January 5th, 2015

Healthy Habits of Young Women Lead to Long-Term Health Benefits

It may seem obvious, but a new study shows that young women with healthy habits are less likely as they age to get coronary heart disease or go on to develop cardiovascular risk factors like high blood pressure, high cholesterol, or diabetes.

Andrea Chomistek and colleagues analyzed data from more than 88,000 women participating in the Nurses’ Health Study II and who were between 27 and 44 years of age at the start of the study. The investigators used six criteria to assess the lifestyles of their subjects: smoking, body weight, physical activity, television viewing, alcohol consumption, and diet. Women who met all the criteria for a healthy lifestyle — nonsmokers, normal body weight, physical activity for at least 2.5 hours each week, minimum television viewing, moderate alcohol consumption, and a healthy diet — had almost no heart disease and low rates of CV risk factors after 20 years of followup.

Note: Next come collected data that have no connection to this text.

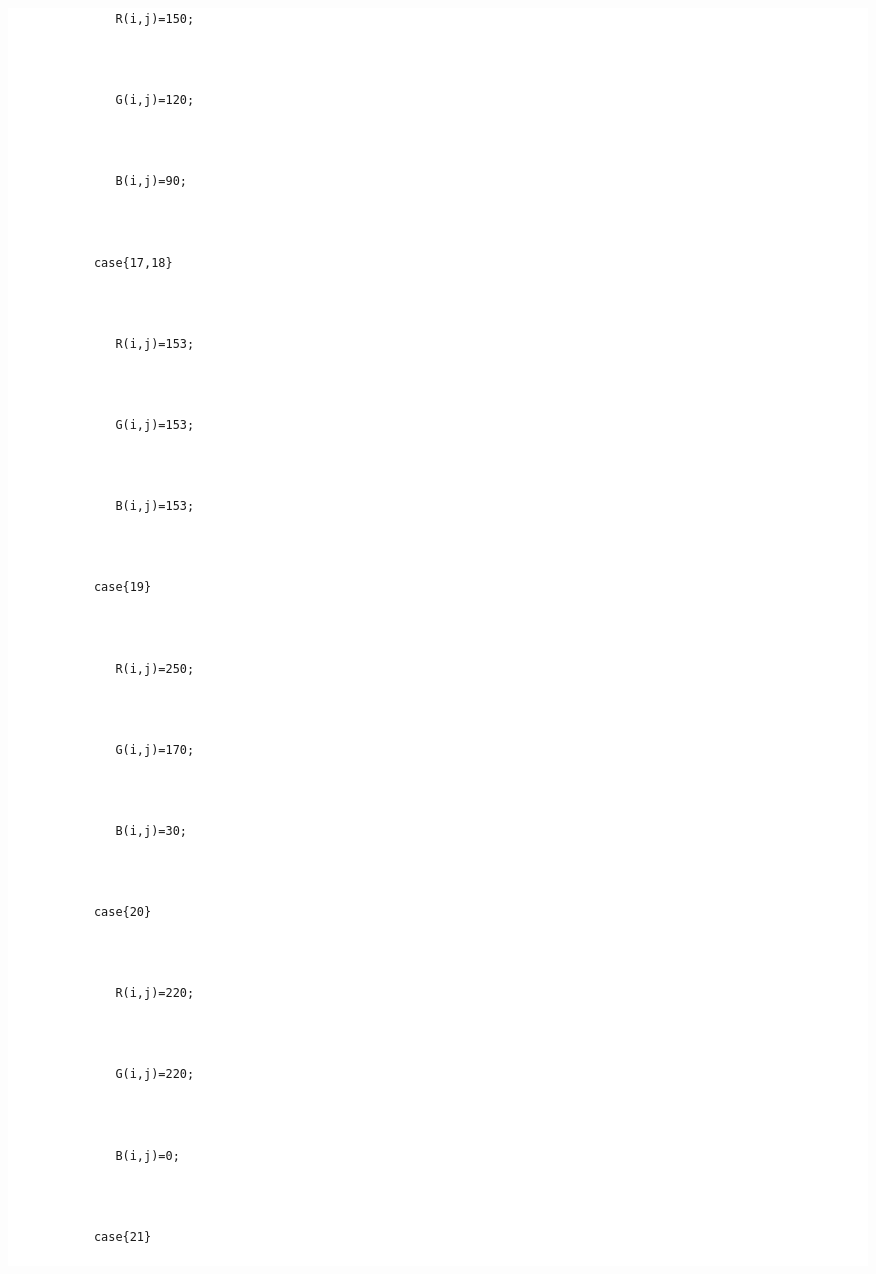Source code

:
 ```
               R(i,j)=150;



               G(i,j)=120;   



               B(i,j)=90; 



            case{17,18}



               R(i,j)=153;



               G(i,j)=153;   



               B(i,j)=153;               



            case{19}



               R(i,j)=250;



               G(i,j)=170;   



               B(i,j)=30; 



            case{20}



               R(i,j)=220;



               G(i,j)=220;   



               B(i,j)=0;                



            case{21}


```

When compared with women who met none of the criteria, these women had a 92% reduction in risk for coronary heart disease and a 66% reduction in CV risk factors. With the exception of television viewing, all the individual criteria were significantly and independently associated with improved outcomes. It’s worth noting that only about 5% of the women in the study met all six criteria. The results are published in the Journal of the American College of Cardiology.

In an accompanying editorial, Donna Arnett, a former president of the American Heart Association, writes that although the findings of the study are hardly surprising, the “study represents another instance of the conceptual broadening of the CV public health discussion to trumpet the power of primordial prevention,” which means focusing less on “the things we should not be doing in our effort to prevent disease to the things we should be doing in our effort to promote health.”

Although young women already have low rates of CV disease, in recent years the increases in diabetes and obesity appear to have put a stop to earlier advances against CV disease in this group. “If there’s any hope of successfully convincing young women (and everyone else) not to smoke, to exercise more, and to eat and drink prudently, it lies in creating a world in which doing those things is the default option,” writes Arnett.